● The task:
Which lines of the records below contain the string "SQUARE"? Report each of them.

Data extracted from a collection:
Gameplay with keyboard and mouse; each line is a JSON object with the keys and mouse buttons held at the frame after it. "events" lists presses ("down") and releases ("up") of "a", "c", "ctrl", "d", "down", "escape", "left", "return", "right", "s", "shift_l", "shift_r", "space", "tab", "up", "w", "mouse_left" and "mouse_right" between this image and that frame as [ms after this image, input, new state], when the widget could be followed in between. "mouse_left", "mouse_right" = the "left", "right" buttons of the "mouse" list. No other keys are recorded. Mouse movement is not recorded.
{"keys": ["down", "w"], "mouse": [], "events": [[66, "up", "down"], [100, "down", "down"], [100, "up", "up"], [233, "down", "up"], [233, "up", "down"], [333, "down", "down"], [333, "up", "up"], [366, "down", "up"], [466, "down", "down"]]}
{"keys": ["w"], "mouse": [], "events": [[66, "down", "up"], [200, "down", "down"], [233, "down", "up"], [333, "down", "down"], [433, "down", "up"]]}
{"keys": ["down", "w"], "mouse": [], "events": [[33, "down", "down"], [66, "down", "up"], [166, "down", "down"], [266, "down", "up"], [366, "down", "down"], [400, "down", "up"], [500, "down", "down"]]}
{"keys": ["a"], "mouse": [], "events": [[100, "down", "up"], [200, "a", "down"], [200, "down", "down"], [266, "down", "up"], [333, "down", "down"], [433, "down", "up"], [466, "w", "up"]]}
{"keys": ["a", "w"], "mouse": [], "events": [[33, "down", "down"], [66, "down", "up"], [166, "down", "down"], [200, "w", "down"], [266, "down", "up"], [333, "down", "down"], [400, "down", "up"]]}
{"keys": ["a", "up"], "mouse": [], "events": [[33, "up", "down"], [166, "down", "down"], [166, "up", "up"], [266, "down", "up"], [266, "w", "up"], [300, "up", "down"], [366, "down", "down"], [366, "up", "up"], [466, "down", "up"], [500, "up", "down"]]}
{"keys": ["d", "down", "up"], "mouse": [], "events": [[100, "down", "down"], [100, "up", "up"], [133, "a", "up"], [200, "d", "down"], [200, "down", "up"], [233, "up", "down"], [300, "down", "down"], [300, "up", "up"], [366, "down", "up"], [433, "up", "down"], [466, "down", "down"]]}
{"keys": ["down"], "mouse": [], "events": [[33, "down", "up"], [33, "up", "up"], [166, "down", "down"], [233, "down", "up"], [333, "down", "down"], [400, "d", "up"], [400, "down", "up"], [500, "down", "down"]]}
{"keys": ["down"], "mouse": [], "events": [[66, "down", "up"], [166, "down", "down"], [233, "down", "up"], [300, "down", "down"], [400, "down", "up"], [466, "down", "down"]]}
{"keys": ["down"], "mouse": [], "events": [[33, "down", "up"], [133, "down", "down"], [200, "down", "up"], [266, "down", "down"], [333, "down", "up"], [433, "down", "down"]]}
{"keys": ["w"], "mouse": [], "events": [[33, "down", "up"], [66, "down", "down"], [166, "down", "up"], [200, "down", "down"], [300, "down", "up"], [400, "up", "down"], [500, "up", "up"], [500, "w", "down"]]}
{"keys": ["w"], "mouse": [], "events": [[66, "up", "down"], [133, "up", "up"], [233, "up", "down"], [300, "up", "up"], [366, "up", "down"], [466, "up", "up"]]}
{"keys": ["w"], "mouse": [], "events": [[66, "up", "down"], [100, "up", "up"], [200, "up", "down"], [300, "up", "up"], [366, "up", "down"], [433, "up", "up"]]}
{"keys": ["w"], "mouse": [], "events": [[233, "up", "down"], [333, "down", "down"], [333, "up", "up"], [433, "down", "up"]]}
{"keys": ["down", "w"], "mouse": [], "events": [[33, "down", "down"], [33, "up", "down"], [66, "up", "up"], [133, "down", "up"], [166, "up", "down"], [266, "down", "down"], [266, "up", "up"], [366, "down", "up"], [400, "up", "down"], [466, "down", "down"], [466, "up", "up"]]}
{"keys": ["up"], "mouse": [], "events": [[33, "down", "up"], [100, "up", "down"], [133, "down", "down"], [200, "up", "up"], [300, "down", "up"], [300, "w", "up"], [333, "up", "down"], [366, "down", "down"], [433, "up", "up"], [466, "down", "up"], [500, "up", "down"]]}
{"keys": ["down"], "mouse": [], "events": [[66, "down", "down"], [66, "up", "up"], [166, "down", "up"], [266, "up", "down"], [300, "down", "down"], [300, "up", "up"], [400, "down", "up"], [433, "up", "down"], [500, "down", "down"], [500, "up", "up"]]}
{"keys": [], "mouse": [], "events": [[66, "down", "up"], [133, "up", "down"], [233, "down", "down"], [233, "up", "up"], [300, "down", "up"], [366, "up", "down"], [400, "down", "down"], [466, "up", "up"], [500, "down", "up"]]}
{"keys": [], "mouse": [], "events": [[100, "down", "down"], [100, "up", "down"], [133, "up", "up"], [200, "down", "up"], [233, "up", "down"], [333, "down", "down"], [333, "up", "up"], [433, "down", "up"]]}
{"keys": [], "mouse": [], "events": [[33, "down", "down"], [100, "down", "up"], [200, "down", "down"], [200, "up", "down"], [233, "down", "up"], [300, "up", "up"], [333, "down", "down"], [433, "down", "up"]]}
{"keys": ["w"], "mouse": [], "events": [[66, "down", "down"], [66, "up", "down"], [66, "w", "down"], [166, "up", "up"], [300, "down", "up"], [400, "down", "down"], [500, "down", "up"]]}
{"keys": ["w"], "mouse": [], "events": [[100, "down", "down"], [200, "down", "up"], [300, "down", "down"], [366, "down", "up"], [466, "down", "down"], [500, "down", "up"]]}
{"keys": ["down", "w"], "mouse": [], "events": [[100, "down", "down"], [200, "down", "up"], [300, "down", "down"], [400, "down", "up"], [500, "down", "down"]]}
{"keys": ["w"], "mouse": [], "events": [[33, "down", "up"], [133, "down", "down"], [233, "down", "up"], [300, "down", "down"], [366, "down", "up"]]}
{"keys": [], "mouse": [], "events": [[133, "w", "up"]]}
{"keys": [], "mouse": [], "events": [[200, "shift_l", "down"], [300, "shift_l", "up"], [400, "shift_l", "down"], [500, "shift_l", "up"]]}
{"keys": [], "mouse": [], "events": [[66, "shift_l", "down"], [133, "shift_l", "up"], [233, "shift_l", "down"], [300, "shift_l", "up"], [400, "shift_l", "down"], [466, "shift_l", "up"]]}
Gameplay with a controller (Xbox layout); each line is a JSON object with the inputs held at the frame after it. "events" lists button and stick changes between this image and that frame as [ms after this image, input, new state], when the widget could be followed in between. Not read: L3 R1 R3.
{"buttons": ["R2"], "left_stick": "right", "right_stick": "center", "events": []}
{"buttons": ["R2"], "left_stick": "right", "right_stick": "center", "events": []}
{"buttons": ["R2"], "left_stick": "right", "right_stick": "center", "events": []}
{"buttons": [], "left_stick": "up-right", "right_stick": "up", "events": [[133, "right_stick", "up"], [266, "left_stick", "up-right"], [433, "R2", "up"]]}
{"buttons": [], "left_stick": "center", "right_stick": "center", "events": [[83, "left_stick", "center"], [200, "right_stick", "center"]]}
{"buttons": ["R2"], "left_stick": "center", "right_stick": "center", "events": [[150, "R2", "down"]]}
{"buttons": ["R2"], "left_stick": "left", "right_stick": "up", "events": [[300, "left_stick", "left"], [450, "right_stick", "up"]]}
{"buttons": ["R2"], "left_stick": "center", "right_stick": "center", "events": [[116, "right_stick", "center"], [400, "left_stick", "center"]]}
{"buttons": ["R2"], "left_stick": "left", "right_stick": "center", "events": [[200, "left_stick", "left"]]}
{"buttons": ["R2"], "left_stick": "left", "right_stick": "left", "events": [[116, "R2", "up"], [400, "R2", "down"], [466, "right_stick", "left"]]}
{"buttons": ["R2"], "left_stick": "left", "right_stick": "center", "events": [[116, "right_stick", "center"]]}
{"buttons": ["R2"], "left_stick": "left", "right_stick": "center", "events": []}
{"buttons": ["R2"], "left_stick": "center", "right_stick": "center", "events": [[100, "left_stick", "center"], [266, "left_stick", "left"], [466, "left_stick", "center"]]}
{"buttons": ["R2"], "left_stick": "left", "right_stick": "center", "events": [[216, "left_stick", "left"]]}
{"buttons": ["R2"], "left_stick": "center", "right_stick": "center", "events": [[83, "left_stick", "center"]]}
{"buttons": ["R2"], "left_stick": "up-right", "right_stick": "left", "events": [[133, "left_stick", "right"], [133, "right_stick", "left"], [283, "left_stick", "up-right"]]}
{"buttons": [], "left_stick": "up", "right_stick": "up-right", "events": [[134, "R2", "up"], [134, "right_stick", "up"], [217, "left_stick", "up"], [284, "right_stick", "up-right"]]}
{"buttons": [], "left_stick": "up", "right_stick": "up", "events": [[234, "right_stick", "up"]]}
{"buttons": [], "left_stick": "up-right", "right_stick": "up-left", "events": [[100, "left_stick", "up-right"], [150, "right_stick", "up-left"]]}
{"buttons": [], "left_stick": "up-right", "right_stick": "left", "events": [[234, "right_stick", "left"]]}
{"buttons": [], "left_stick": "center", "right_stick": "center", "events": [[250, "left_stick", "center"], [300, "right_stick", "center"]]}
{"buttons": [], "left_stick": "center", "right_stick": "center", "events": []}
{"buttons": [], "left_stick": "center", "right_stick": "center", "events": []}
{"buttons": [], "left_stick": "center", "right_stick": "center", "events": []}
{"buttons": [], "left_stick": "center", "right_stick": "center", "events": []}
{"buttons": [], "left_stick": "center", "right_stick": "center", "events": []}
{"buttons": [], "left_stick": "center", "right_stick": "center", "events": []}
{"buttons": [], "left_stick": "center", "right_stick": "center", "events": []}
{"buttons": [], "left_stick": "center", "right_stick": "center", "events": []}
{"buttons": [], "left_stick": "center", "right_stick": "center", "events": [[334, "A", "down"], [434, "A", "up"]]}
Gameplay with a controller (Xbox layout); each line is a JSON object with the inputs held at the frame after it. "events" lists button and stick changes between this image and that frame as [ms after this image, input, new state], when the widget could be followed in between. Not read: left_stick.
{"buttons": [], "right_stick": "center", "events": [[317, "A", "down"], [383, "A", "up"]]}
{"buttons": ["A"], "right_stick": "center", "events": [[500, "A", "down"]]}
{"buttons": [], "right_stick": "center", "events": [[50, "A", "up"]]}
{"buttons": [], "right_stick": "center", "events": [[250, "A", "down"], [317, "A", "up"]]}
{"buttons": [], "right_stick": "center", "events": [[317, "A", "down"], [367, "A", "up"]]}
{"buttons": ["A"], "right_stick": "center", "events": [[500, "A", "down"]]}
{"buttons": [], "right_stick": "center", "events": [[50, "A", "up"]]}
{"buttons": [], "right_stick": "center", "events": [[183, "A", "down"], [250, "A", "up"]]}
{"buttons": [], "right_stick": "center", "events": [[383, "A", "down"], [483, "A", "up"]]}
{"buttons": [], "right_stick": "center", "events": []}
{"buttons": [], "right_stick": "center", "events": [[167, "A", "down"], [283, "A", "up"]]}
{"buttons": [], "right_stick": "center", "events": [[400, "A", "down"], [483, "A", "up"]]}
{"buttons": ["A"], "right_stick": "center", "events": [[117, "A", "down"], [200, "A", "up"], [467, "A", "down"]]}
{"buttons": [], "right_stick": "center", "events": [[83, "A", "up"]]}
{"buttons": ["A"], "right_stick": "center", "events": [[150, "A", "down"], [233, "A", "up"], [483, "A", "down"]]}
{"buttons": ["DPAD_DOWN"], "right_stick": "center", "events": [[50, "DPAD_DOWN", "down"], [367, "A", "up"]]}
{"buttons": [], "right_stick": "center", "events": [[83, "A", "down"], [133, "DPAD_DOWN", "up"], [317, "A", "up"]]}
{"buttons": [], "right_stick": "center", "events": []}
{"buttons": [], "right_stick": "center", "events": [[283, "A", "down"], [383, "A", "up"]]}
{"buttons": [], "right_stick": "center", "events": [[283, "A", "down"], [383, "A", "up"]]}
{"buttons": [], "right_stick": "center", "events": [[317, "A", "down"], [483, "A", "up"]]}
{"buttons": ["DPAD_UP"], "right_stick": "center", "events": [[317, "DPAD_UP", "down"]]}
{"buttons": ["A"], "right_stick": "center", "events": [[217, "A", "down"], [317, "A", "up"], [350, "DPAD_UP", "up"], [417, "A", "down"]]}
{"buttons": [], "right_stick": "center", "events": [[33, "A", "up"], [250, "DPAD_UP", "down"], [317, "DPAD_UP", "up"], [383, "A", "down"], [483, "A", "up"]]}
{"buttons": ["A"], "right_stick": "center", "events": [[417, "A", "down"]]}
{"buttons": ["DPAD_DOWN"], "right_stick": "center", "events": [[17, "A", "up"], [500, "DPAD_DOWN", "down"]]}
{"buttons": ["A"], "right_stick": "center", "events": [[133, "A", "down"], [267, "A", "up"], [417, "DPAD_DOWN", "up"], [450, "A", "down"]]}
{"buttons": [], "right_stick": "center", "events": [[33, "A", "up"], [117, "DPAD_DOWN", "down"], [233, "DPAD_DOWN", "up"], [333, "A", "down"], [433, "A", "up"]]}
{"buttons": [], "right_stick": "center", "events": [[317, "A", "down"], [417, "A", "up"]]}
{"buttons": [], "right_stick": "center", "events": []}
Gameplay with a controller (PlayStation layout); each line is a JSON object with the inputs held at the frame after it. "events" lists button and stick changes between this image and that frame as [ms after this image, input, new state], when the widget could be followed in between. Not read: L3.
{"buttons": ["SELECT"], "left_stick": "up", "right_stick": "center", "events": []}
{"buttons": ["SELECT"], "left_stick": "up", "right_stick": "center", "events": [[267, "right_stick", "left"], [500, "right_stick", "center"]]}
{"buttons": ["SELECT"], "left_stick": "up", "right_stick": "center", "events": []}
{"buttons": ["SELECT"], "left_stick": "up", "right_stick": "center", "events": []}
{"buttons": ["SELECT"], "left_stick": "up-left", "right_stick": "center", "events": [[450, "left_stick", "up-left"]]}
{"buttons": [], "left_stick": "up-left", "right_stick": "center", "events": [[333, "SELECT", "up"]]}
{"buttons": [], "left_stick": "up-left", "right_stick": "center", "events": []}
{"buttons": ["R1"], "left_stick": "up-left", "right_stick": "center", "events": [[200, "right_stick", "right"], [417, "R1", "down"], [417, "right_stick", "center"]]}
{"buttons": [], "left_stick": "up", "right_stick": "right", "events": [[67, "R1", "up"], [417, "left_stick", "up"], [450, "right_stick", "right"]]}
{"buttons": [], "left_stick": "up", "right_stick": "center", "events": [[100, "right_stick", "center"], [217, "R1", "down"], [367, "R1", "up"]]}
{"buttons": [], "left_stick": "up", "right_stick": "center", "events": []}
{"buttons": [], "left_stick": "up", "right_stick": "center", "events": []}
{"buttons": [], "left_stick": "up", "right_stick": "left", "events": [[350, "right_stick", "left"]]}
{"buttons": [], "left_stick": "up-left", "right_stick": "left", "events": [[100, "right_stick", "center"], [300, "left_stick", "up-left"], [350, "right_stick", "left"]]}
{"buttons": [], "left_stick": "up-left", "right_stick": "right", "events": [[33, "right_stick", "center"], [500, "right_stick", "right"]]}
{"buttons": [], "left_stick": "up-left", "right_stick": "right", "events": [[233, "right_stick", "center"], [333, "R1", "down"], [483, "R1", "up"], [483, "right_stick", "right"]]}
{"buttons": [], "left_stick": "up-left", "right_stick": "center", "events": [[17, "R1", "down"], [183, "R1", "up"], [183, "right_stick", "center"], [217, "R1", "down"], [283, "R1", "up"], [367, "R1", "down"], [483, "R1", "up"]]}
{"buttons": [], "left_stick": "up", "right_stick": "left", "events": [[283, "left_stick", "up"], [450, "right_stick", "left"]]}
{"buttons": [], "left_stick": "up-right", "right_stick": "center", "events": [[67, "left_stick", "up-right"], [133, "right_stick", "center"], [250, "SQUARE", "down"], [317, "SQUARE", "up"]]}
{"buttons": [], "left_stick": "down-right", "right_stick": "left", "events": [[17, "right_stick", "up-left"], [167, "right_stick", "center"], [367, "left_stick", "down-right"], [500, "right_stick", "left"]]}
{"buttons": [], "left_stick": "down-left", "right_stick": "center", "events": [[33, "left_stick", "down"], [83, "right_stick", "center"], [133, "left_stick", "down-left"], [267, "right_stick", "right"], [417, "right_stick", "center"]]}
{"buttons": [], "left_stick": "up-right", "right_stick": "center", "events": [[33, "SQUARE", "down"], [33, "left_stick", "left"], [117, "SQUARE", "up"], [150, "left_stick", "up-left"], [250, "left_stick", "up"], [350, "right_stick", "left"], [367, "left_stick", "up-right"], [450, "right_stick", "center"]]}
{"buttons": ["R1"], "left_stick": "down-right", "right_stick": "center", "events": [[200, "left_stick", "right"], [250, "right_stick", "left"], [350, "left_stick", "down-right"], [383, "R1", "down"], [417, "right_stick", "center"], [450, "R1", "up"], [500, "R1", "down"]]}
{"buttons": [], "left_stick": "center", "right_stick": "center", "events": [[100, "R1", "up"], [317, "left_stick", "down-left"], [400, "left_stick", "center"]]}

● Response for this exercise:
{"buttons": [], "left_stick": "up-right", "right_stick": "center", "events": [[67, "left_stick", "up-right"], [133, "right_stick", "center"], [250, "SQUARE", "down"], [317, "SQUARE", "up"]]}
{"buttons": [], "left_stick": "up-right", "right_stick": "center", "events": [[33, "SQUARE", "down"], [33, "left_stick", "left"], [117, "SQUARE", "up"], [150, "left_stick", "up-left"], [250, "left_stick", "up"], [350, "right_stick", "left"], [367, "left_stick", "up-right"], [450, "right_stick", "center"]]}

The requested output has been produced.